Last week, after addressing the women of the All American Girls Professional Baseball League at their annual reunion at a historical society in the Chicago area, I found myself impressed all over again with these strong and cheerful women.

They stood straight and spoke to each other (in person, and from the dais) in clear, forceful words, many of them with strong doses of humor. Gathered together, as they are each year, they greeted each other with their baseball nicknames, hugged, remembered the ones who had passed on, and talked about the good times they’d had, all with the most cheerful attitude. They told jokes and stories, took part in silly skits, welcomed visiting players from Australia, laughed at funny pictures of themselves, praised the vintage team members who played a baseball game with some of them, and assented to every request for an autograph or interview.

They seem like extraordinarily healthy people. I decided that either they were robust and energetic before they entered the League, or else being in the League made them so. Or both.

I know for sure that after a half-century, they still remember their experience in the League with great joy, deep pleasure, and much gratitude for the opportunity to play baseball in a league that demanded a high level of competence and where they achieved success and earned appreciation for their skill and efforts. They say it all the time, but they don’t need to, because every movement they make expresses that pleasure.
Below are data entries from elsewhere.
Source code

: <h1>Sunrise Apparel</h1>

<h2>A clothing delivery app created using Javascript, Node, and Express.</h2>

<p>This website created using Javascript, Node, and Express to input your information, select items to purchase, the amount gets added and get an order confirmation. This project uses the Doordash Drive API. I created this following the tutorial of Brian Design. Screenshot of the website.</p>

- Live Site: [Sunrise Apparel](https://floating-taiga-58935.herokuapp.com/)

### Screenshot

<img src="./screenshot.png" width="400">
Since I am their age and undergo the same age-related physical problems they have, I know that nobody in their 80s feels that “together” all the time. But they surely put on a good front. Even when disagreeing with each other about a policy the league might adopt, they remained pleasant and even jocular.

I’ve read a lot of interviews with these women as well as quotations from them in articles and books, and I can say now that, in person, they are just as amazing as they seemed in print.

More power to them! — as if they needed it. I think of them as “the power ladies.”